Tani iku, mangan ora nempur wis apik. Åjå diitung-itung. Cobå, buwuhan yå ora perlu tuku beras.1

Saya tersenyum ketika kawan saya, Mas Nastain, bercerita tentang prinsip hidup bertani yang disampaikan oleh buruh taninya itu. Duh, saya lupa menanyakan namanya. Yang saya ingat, buruh tani itu telah membantu mengelola sawah bapak mertuanya sejak beliau masih hidup.

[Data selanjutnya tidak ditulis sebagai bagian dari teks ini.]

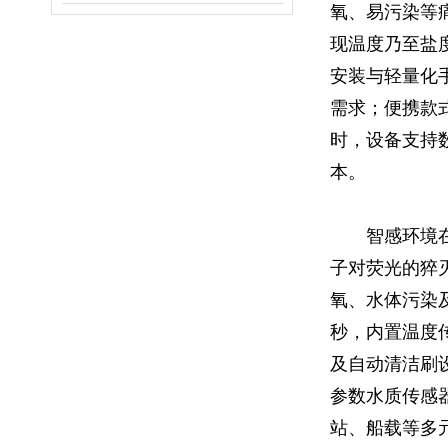
氧、易污染等痛点
现温度乃至盐
安装与轻量化
需求；便携款式
时，设备支持
本。
智感环境
子对荧光的猝
氧、水体污染及频
秒，内置温度
及自动清洁刷设
参数水质传感
站、船载等多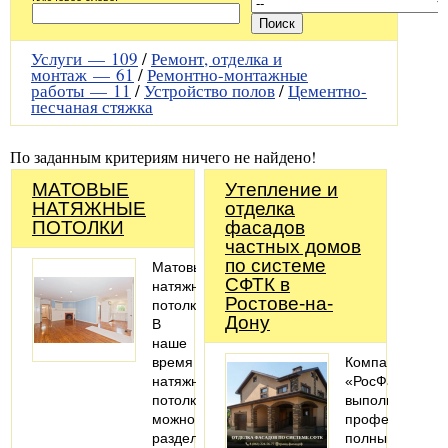
Услуги —
109
/
Ремонт, отделка и
монтаж —
61
/
Ремонтно-монтажные
работы —
11
/
Устройство полов
/
Цементно-
песчаная стяжка
По заданным критериям ничего не найдено!
МАТОВЫЕ
Утепление и
НАТЯЖНЫЕ
отделка
ПОТОЛКИ
фасадов
частных домов
по системе
Матовые
СФТК в
натяжные
Ростове-на-
потолки
Дону
В
наше
время
Компания
натяжные
«РосФасад»
потолки
выполняет
можно
профессионал
разделить
полный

Mas Nastain mengaku baru blajaran bertaniMertuanya meninggalkan sawah cukup luas untuk ia kelola. Mas Nastain sarjana. Sehari-hari, ia sebenarnya adalah Pendamping Desa (PD) P3MD.2 Sebelumnya, ia adalah Fasilitator Kecamatan (FK) PNPM Mandiri Perdesaan. Seangkatan, bahkan sekelas saat pelatihan pratugas, dengan saya. Ia biasa ngaji bareng, terutama, ibu-ibu di desa tentang mengelola keuangan keluarga dan usaha. Ngajari mencatat setiap pemasukan dan pengeluaran. Ia tentu berupaya menerapkan ilmu itu untuk diri sendiri. Eh, lha kok malah disalahne karo buruhe.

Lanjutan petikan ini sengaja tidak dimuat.